**EXERCISE INPUTS**
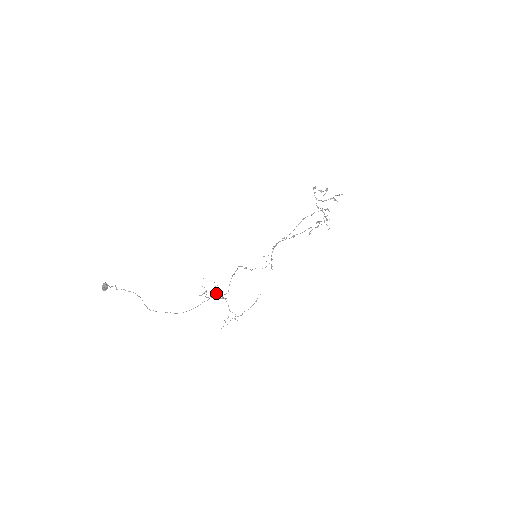
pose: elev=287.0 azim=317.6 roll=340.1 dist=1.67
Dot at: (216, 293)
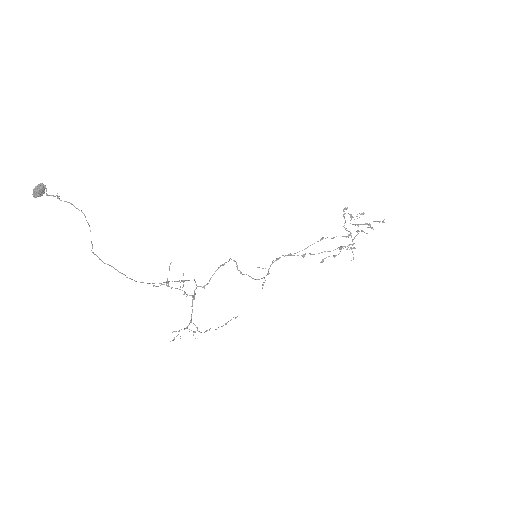
Dot at: occluded
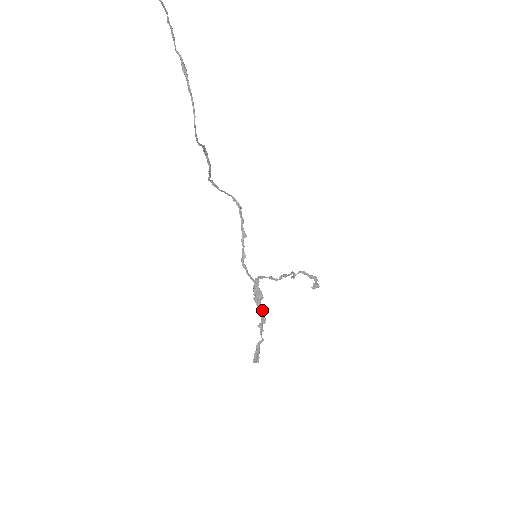
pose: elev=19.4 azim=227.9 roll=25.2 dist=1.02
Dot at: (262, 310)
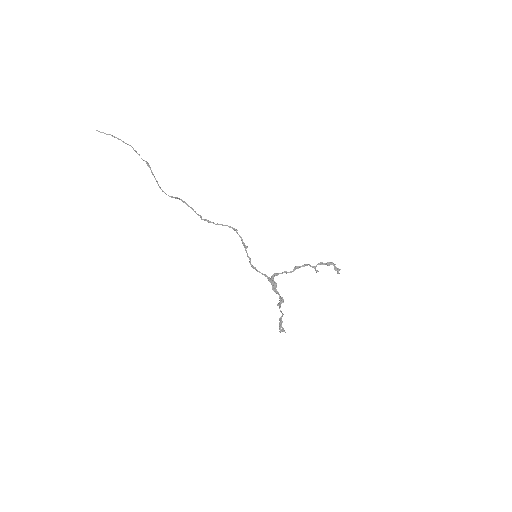
Dot at: (279, 294)
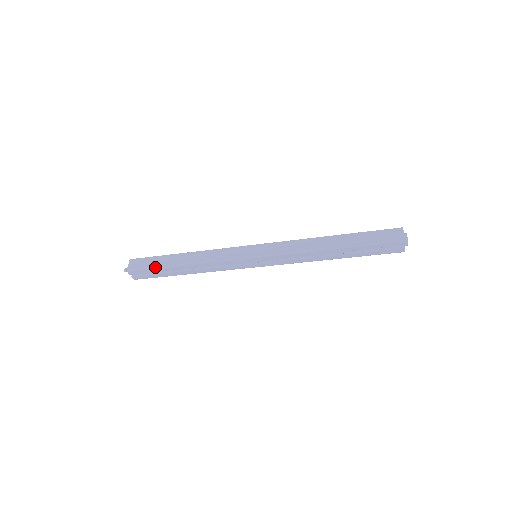
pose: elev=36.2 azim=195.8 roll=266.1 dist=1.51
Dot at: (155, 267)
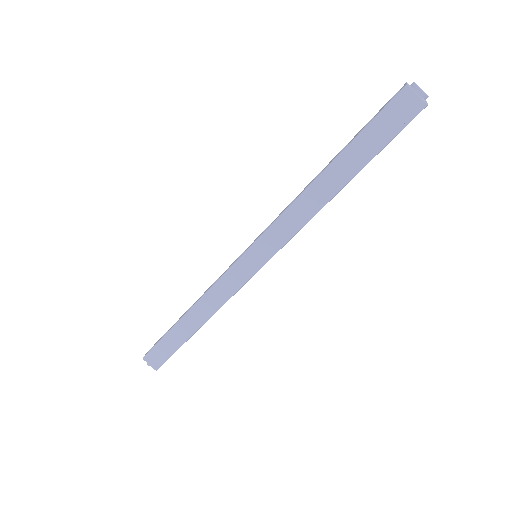
Dot at: (176, 350)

**PROBLEM TO SOLVE**
Arrange the lines above as a Markdown table with the columns "Row" and "Text," numbering each row and skipping blank lines. Leave the pictures out of the table.

**RESULT**
| Row | Text |
|---|---|
| 1 | pose: elev=287.0 azim=317.6 roll=340.1 dist=1.67 |
| 2 | Dot at: (216, 293) |
| 3 | Dot at: occluded |
| 4 | pose: elev=19.4 azim=227.9 roll=25.2 dist=1.02 |
| 5 | Dot at: (262, 310) |
| 6 | Dot at: (279, 294) |
| 7 | pose: elev=36.2 azim=195.8 roll=266.1 dist=1.51 |
| 8 | Dot at: (155, 267) |
| 9 | Dot at: (176, 350) |